### Bereitgestellter Text
################

Meine sehr verehrten Damen und Herren!
Kolleginnen und Kollegen!
Wir stehen mit Entsetzen und mit Trauer vor den täglich zahlreicher werdenden Erkenntnissen über die Mordserie einer terroristischen Bande. Sehr verehrter Herr Präsident, ich glaube, Sie haben soeben sehr würdevoll das zum Ausdruck gebracht, was in uns allen vorgeht: unsere Gedanken, die bei den Angehörigen sind, die damals ihren Schmerz empfunden haben, der durch die Hintergründe, die jetzt Stück für Stück zum Vorschein kommen, einmal mehr verstärkt wird.
Was uns bleibt, ist das Versprechen, aufzuklären, das Versprechen, diejenigen, die schuldig sind, und ihre Helfershelfer zu bestrafen, und das Versprechen, den geistigen Sumpf, der diesen Untaten zugrunde liegt, mit aller Kraft auszutrocknen.
Diese Morde sind nicht nur Angriffe auf einzelne Menschen, sondern ein Angriff auf unsere Gesellschaft, auf unsere freiheitliche Ordnung, auf unsere Demokratie. Ich denke, wir müssen deutlich machen, dass die Frage der Achtung der Würde des Menschen nicht nur eine staatliche Aufgabe, sondern eine gesamtgesellschaftliche Aufgabe ist, vor der wir nun gemeinsam stehen. Für Extremismus, für politische Gewalt und für Fremdenfeindlichkeit darf in unserem Land kein Platz sein.

################

### Aufgabenstellung
Schreibe aus der Rede zur Mordserie den Abschnitt wortgetreu ab, der mit den Worten „Meine sehr verehrten“ anfängt und mit „aller Kraft auszutrocknen.“ schließt.

### Ausgangsdaten
################

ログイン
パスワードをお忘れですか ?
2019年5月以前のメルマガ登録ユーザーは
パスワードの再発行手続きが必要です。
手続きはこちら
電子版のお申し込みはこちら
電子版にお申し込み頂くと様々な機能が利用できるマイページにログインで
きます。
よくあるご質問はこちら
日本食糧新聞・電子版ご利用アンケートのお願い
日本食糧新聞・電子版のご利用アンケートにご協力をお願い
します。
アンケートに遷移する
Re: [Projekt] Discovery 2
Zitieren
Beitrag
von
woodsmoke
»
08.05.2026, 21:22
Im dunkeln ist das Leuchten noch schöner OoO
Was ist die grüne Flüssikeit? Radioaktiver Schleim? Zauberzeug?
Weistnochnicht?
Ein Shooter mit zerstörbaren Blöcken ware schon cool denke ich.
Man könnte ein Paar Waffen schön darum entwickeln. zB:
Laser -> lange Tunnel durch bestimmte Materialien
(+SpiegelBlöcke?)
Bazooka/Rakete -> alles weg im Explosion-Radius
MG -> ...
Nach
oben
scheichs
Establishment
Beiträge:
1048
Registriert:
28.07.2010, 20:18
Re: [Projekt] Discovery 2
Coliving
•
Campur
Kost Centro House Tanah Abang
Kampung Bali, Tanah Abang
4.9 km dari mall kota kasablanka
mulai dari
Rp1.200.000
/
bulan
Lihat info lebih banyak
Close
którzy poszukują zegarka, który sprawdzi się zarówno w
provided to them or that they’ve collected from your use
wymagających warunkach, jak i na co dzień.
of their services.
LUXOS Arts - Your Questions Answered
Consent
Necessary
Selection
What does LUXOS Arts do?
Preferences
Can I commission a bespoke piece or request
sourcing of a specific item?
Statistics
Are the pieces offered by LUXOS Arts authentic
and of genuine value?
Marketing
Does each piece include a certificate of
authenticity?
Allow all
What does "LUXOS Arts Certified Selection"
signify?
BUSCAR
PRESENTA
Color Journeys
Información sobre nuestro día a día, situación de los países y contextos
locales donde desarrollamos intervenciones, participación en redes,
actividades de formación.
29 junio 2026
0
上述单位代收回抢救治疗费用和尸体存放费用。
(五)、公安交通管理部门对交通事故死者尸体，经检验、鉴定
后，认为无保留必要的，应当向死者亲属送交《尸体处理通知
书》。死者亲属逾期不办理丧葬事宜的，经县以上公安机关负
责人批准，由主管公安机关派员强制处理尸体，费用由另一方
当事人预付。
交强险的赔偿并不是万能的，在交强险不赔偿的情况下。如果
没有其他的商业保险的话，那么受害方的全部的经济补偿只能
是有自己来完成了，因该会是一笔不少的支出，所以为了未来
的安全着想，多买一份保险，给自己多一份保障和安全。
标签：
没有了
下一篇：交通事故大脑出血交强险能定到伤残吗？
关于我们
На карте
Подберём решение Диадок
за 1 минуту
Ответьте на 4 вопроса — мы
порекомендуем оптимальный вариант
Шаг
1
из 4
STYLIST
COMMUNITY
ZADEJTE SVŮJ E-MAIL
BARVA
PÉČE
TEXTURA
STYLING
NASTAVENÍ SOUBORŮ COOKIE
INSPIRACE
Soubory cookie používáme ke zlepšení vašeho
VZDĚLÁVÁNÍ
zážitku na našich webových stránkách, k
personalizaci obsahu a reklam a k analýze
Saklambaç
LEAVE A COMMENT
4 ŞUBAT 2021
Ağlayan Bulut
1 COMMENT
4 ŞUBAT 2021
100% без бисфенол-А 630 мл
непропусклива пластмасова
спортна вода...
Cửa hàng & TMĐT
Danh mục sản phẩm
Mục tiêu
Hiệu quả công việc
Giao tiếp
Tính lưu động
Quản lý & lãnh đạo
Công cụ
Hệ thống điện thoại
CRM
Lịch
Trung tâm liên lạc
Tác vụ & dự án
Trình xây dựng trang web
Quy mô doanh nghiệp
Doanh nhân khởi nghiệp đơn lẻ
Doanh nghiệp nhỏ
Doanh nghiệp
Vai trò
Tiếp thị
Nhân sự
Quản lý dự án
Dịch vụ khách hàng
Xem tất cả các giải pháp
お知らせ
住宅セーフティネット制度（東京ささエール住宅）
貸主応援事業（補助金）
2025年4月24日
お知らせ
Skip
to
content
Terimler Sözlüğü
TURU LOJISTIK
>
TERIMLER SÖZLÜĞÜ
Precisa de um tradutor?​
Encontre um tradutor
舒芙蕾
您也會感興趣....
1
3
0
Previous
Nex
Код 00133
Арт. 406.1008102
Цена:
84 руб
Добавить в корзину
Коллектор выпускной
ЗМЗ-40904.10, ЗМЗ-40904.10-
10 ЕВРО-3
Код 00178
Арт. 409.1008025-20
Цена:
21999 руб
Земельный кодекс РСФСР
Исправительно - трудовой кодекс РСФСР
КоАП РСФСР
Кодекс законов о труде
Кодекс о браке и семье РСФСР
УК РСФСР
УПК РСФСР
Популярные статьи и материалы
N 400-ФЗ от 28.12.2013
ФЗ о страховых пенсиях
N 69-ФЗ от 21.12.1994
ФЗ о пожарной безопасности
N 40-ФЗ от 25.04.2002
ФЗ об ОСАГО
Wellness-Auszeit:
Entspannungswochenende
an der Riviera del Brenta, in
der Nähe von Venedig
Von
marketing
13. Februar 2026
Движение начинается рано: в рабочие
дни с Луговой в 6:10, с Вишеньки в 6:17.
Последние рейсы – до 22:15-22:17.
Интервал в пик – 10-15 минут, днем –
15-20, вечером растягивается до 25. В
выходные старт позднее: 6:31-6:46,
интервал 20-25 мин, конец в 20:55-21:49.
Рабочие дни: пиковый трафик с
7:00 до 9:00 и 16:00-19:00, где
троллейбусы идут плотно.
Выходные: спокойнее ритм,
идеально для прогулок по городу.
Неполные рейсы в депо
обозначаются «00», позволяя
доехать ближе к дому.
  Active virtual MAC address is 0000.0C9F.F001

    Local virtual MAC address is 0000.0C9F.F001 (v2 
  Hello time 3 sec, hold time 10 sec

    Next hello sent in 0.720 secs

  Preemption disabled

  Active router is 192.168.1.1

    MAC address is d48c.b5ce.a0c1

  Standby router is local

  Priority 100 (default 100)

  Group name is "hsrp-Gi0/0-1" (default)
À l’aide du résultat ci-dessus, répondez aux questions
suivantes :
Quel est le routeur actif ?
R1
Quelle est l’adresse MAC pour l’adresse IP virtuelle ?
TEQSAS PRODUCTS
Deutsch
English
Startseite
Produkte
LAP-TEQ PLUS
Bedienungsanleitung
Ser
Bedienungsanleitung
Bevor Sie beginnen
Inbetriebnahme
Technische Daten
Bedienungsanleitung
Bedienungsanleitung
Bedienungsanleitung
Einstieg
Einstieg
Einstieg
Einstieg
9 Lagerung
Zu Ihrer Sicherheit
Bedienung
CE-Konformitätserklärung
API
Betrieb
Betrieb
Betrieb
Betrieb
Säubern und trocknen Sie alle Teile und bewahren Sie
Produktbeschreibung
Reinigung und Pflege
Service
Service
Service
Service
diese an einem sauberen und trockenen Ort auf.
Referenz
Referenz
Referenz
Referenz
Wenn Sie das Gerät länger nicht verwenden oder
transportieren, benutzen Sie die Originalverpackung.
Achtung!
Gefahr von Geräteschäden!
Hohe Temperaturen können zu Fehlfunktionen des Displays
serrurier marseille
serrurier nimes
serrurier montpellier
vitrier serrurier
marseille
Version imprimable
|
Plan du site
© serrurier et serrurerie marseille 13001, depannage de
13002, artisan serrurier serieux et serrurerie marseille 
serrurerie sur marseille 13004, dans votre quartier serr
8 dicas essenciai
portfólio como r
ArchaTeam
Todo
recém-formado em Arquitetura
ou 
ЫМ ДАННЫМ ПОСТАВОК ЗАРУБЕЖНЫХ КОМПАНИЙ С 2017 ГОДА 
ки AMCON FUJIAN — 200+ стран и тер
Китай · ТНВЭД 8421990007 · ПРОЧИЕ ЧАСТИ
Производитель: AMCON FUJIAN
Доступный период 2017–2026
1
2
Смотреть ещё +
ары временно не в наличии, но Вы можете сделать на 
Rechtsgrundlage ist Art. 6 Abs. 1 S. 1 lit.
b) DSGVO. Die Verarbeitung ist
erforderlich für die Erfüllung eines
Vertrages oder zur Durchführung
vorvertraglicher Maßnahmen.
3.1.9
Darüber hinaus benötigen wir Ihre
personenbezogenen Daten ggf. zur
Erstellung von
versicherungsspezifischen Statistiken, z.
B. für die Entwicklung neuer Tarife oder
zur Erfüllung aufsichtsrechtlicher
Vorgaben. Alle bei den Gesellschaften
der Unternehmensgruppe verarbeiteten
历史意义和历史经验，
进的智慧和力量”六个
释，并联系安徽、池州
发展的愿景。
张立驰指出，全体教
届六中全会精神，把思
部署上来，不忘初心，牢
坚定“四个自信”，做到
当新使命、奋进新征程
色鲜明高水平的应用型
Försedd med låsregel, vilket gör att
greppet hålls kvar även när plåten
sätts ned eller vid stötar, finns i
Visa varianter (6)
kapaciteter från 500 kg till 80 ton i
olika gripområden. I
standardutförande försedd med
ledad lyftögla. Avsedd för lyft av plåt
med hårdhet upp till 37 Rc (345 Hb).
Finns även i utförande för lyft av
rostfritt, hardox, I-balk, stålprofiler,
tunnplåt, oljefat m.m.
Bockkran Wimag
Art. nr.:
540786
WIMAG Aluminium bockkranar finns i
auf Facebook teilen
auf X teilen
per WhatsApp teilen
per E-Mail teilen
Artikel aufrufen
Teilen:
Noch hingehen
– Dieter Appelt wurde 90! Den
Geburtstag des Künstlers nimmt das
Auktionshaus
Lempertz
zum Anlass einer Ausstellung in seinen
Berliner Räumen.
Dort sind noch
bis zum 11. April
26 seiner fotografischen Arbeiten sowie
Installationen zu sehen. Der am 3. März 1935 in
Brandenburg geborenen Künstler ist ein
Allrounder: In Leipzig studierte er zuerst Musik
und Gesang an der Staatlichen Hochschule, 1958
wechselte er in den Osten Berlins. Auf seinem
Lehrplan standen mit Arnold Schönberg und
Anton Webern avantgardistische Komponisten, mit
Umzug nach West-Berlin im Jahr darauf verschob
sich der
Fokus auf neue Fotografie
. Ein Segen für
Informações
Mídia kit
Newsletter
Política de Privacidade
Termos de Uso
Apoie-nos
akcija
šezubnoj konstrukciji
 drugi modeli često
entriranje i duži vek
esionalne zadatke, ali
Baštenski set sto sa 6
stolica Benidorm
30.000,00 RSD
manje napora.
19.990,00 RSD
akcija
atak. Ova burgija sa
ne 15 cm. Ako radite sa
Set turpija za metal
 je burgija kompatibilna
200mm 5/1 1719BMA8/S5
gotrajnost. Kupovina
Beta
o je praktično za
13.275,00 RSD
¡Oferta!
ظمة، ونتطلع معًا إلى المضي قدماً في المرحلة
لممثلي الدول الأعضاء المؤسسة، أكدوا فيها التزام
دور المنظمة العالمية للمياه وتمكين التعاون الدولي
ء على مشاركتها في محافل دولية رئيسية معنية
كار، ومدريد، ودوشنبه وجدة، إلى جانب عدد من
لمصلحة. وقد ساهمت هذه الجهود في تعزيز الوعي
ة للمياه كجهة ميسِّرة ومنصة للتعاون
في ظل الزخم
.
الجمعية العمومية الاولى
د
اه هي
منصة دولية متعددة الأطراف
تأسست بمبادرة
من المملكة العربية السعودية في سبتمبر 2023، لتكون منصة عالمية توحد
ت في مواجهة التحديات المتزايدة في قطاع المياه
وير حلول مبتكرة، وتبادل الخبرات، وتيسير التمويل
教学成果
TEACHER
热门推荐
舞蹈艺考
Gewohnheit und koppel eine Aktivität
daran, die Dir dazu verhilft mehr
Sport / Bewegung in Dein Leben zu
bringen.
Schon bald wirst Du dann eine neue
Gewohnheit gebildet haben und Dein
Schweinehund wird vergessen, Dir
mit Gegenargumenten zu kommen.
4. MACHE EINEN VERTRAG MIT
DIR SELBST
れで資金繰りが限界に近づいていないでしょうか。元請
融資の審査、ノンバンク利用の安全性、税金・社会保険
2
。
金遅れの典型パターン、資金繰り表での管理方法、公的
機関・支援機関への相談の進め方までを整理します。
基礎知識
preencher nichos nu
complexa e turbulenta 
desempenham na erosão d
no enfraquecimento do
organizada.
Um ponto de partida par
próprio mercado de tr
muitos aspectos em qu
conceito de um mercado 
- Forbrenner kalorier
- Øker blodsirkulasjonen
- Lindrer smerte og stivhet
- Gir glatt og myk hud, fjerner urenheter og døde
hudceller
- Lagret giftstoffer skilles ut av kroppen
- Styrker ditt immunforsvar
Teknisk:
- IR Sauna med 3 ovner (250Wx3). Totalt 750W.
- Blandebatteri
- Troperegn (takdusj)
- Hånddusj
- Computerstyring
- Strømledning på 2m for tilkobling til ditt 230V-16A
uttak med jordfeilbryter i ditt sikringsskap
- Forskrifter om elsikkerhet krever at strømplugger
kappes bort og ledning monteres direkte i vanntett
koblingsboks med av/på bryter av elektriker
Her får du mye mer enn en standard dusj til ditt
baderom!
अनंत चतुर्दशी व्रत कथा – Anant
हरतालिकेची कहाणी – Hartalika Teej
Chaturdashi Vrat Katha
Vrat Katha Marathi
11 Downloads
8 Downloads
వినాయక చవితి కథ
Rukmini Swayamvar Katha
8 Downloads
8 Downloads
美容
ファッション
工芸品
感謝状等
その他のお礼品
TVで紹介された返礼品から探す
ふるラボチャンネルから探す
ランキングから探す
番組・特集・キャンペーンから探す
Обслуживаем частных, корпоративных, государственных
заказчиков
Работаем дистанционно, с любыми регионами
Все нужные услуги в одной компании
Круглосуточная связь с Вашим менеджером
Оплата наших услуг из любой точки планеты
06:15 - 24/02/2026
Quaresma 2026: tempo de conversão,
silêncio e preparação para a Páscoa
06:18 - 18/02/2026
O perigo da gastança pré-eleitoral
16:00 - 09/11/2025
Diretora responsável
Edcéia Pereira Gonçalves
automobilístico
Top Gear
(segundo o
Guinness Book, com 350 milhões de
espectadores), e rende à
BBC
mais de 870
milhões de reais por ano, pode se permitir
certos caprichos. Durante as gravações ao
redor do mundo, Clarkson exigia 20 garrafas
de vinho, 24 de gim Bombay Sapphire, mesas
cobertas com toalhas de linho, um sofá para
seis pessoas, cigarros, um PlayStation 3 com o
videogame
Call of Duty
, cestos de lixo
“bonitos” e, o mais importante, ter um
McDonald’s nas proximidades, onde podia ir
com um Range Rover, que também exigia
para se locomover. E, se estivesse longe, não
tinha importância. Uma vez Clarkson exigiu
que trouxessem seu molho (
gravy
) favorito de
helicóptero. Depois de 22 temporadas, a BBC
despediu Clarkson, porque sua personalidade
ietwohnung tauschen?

################

### Antwort
Meine sehr verehrten Damen und Herren!
Kolleginnen und Kollegen!
Wir stehen mit Entsetzen und mit Trauer vor den täglich zahlreicher werdenden Erkenntnissen über die Mordserie einer terroristischen Bande. Sehr verehrter Herr Präsident, ich glaube, Sie haben soeben sehr würdevoll das zum Ausdruck gebracht, was in uns allen vorgeht: unsere Gedanken, die bei den Angehörigen sind, die damals ihren Schmerz empfunden haben, der durch die Hintergründe, die jetzt Stück für Stück zum Vorschein kommen, einmal mehr verstärkt wird.
Was uns bleibt, ist das Versprechen, aufzuklären, das Versprechen, diejenigen, die schuldig sind, und ihre Helfershelfer zu bestrafen, und das Versprechen, den geistigen Sumpf, der diesen Untaten zugrunde liegt, mit aller Kraft auszutrocknen.